The Less Good, Not Quite Bad News

  • News reports and the study note that neither type of exercise prevented the amyloid clumps, which are often described as a “hallmark of Alzheimer’s disease. No. Just no.  There is plenty of evidence of people who have significant amyloid clumps and tau protein tangles who do not have Alzheimer’s.  It is time for the media and researchers to stop calling this a “hallmark” of Alzheimer’s.  If a large number of people have these clumps and tangles and do not have Alzheimer’s disease, it is by definition not a “hallmark” of the disease.
  • Of course, as always whenever encouraging news comes from a small study, there is the obligatory “more research must be done.” Of course it must, but it’s silly to sit around and wait for it, unless you are a researcher.  We know exercise is so good for so many organs and bodily systems.
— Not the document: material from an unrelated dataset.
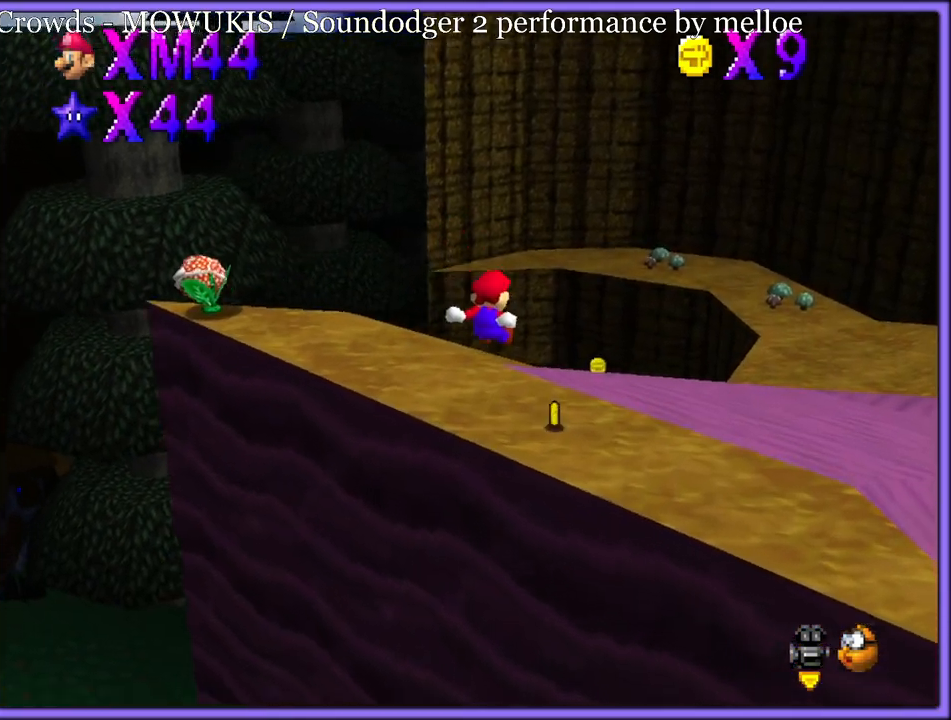
{"dt_ms": 500, "buttons": ["A", "Z"], "left_stick": "up-right", "button_events": [[400, "A", "down"]]}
It’s best to just assume it’s going to help our brain.

The Better Than Good News

  • When you combine aerobic activity with thinking  and reacting to your environment (think of the difference between running on a treadmill or running on a trail where each step requires seeing the surface of each upcoming footfall and choosing how to act) you greatly enhance the benefits of aerobic exercise. 

Yes, more research needs to be done…that’s what they always say. But there is enough evidence in to confidently claim that aerobic exercise can help slow the progression of mild cognitive impairment. And any good news in that area should be celebrated.